The real intrigue lies in how Farfarout got there. Chad Trujillo, one of the astronomers from the University of Arizona involved in the discovery, explains that the planetoid was almost certainly flung into the outer solar system by a close encounter with Neptune billions of years ago, during the chaotic early period when the solar system was still taking shape. Neptune's gravity acted like a cosmic slingshot, hurling Farfarout into this extreme, elongated orbit. What makes this discovery particularly valuable is that Farfarout's orbital path still intersects with Neptune's. The two bodies continue to interact gravitationally, and studying how they move relative to each other offers a window into Neptune's own formation and evolution—how it migrated through the young solar system and settled into its current position.

The confirmation of Farfarout represents the culmination of a deliberate effort by Hawaiian astronomers to map the outer solar system beyond Pluto, a region that remains largely mysterious. Each new discovery in this distant realm adds another piece to the puzzle of how our planetary neighborhood came to be.

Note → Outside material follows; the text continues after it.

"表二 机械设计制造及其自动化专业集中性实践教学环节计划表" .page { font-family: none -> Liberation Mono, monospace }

For now, Farfarout remains a point of light on a distant screen, a reminder that the solar system extends far beyond what most of us imagine, and that there are still discoveries waiting in the dark.

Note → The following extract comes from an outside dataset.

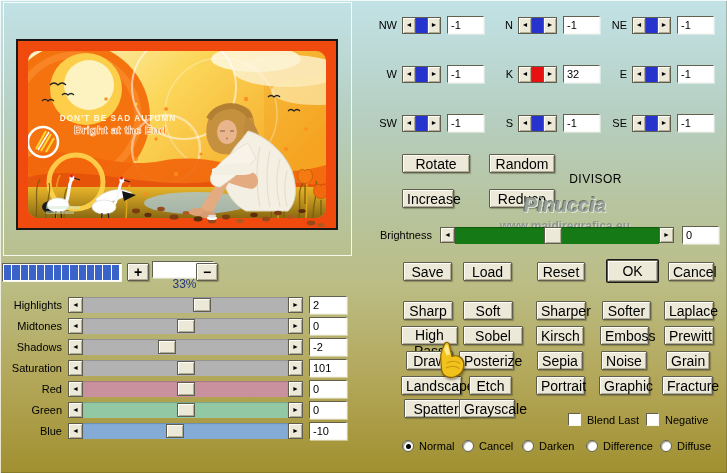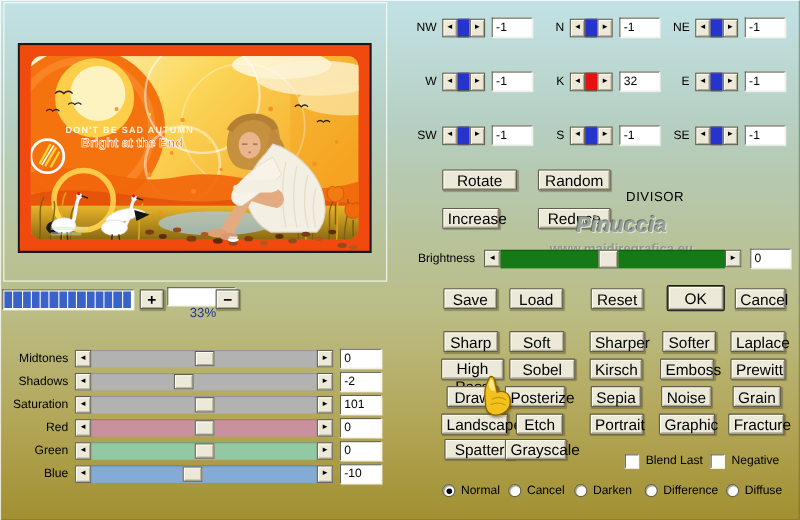"Highlights" div.srow { html: none -> <div> <div>Highlights</div> <div>◄</div> <div> <span></span> </div> <div>►</div> <div>2</div> </div> }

Farfarout's orbital dynamics may help us understand how Neptune formed and evolved, since the planetoid was likely ejected into the outer solar system after passing too close to Neptune in the past
— Chad Trujillo, University of Arizona
A Conversa do Hearth Outra perspectiva sobre a história
Inventor

Why does it matter that we found this one object so far away? Isn't the solar system already mapped?

Model

The solar system's outer edges are still largely unknown. Finding Farfarout tells us the solar system is bigger and stranger than we thought, and objects this distant hold clues about how planets formed and moved around in the early solar system.

Inventor

You mentioned Neptune threw it out there. How do we know that actually happened?

Model

We don't know it with certainty, but the orbital dynamics tell the story. Farfarout's path is so extreme—swinging from 27 to 175 AU—that it's nearly impossible to explain without a gravitational encounter with a massive body like Neptune early on.

Inventor

And it takes a thousand years to orbit the sun once?

Model

Yes. That's what makes it so difficult to study. You need years of observations just to see it move enough to calculate where it's going. It's patient work.

Inventor

So what happens next? Do we send a probe?

Model

Not anytime soon. Farfarout is too far and too slow-moving for current technology. But by watching how it moves relative to Neptune, we can learn about Neptune's own history—where it came from, how it migrated. That's the real prize.